LESETEXT =>
◆ ◆ ◆ ◆ ◆
Die Hoffnung auf eine Zukunft

Mit zwei Schutzhandschuhen ausgestattet, schiebt Bäckermeister Rainer Kürvers die Tortenböden in den Ofen. „Die Form backen wir vor, die Erdbeeren kommen später frisch dabei“, erläutert der 57-jährige, erfahrene Bäckermeister den Arbeitsvorgang. Seit gut 30 Jahren – mit sechs Jahren Unterbrechung – geht der gebürtige Kervenheimer nun seinem Beruf nach. „Man sieht jeden Tag, was man gebacken und gefertigt hat, und dass Menschen dadurch auch glücklicher aussehen“, meint Kürvers.
◆ ◆ ◆ ◆ ◆
BEREITGESTELLTE ANGABEN =>
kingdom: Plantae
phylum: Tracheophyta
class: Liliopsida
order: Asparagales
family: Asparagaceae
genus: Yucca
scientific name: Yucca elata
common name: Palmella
◆ ◆ ◆ ◆ ◆
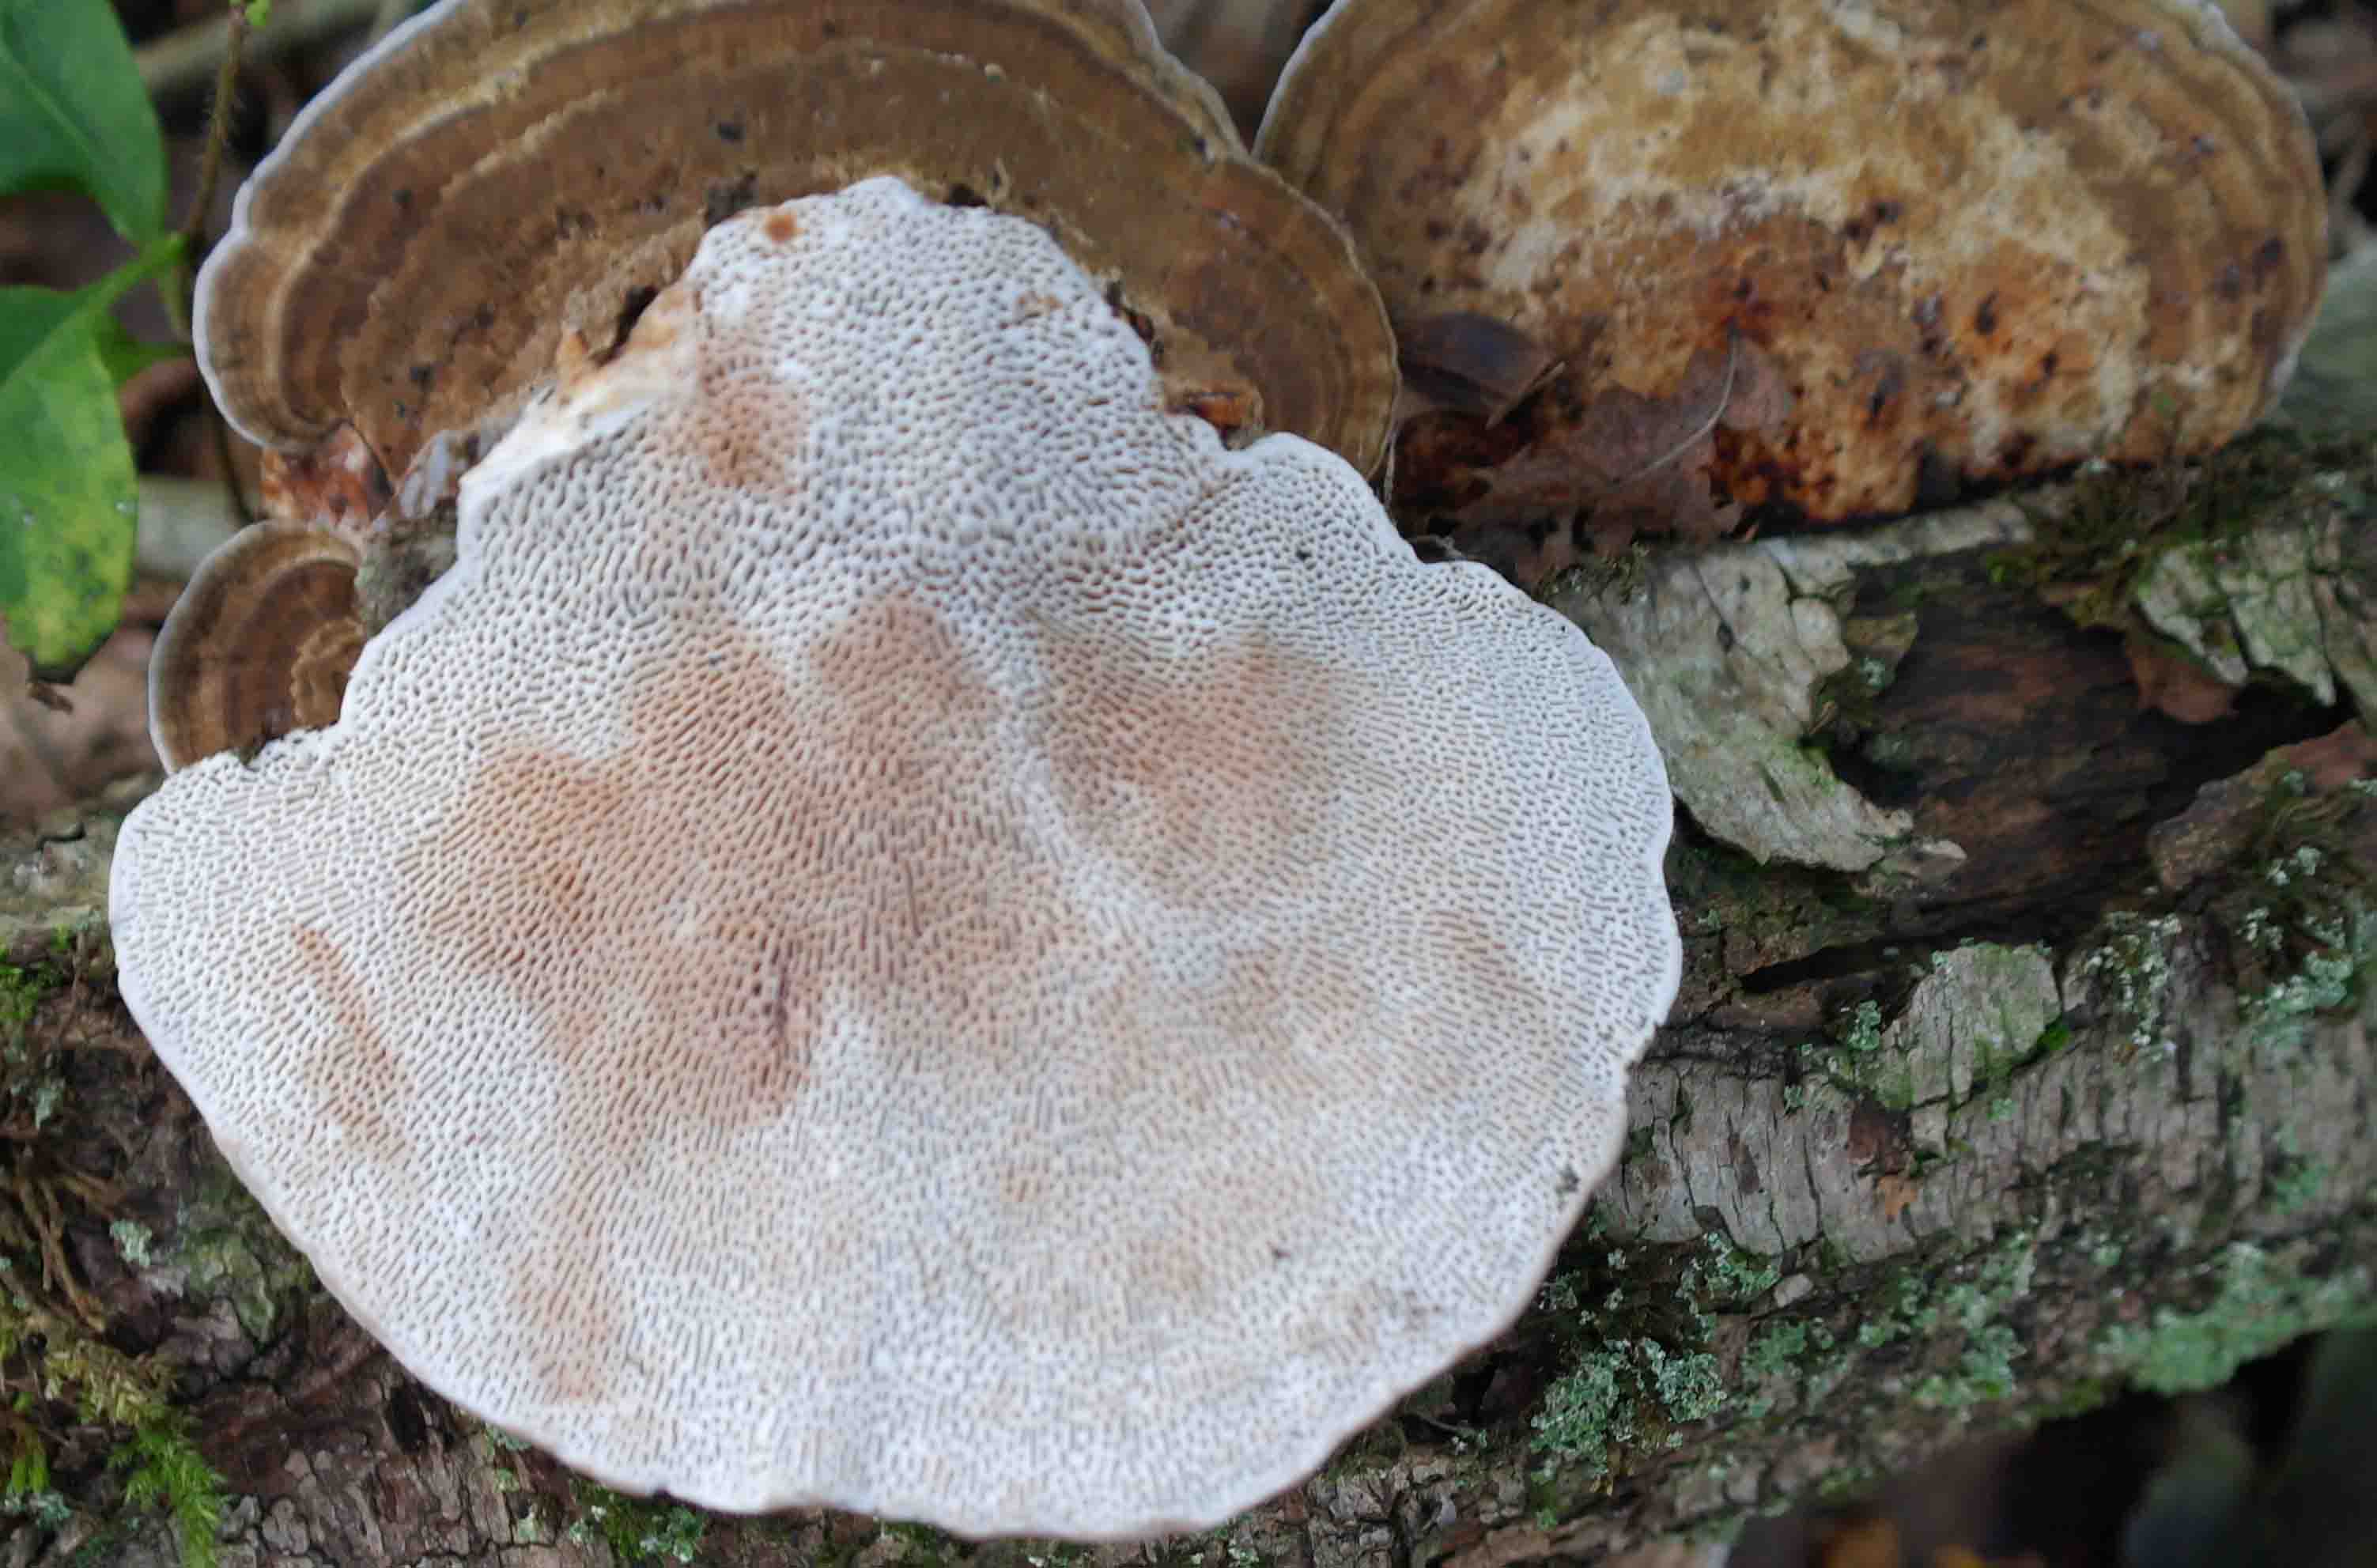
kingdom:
◆ ◆ ◆ ◆ ◆
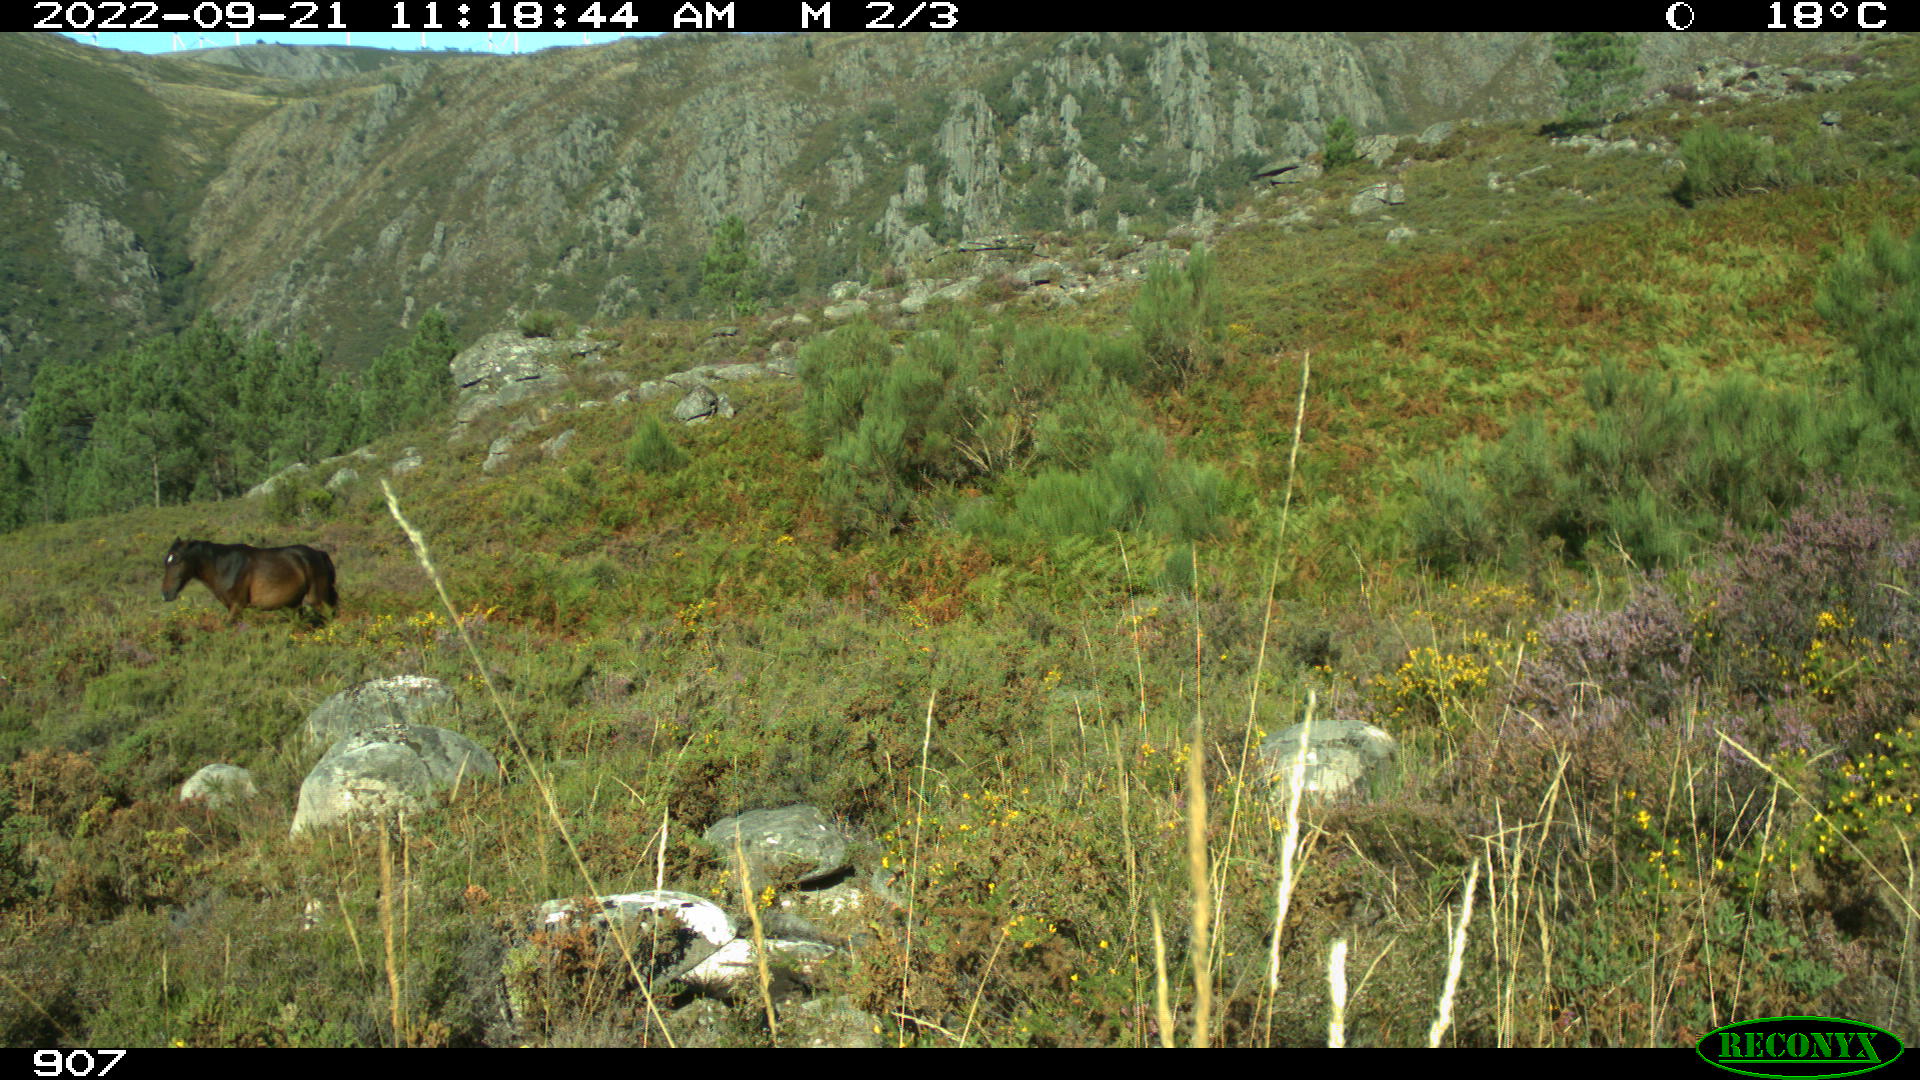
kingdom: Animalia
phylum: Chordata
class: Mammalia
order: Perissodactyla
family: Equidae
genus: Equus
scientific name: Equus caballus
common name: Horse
◆ ◆ ◆ ◆ ◆
AUFGABEN =>
1. Wie alt ist Rainer Kürvers laut dem Text über den Bäckermeister?
2. Benenne in den Datensätzen „order“ in „Ordnung“ um, und zwar im Abschnitt von der Zeile mit „kingdom: Plantae“ bis einschließlich der Zeile mit „scientific name: Yucca elata“. Gib nur diese Zeilen wieder und lass alles andere unverändert.
Der Text und die Datensätze haben inhaltlich nichts miteinander zu tun.

VOLLSTÄNDIGE LÖSUNGEN =>
1. Er ist 57 Jahre alt.

2.
kingdom: Plantae
phylum: Tracheophyta
class: Liliopsida
Ordnung: Asparagales
family: Asparagaceae
genus: Yucca
scientific name: Yucca elata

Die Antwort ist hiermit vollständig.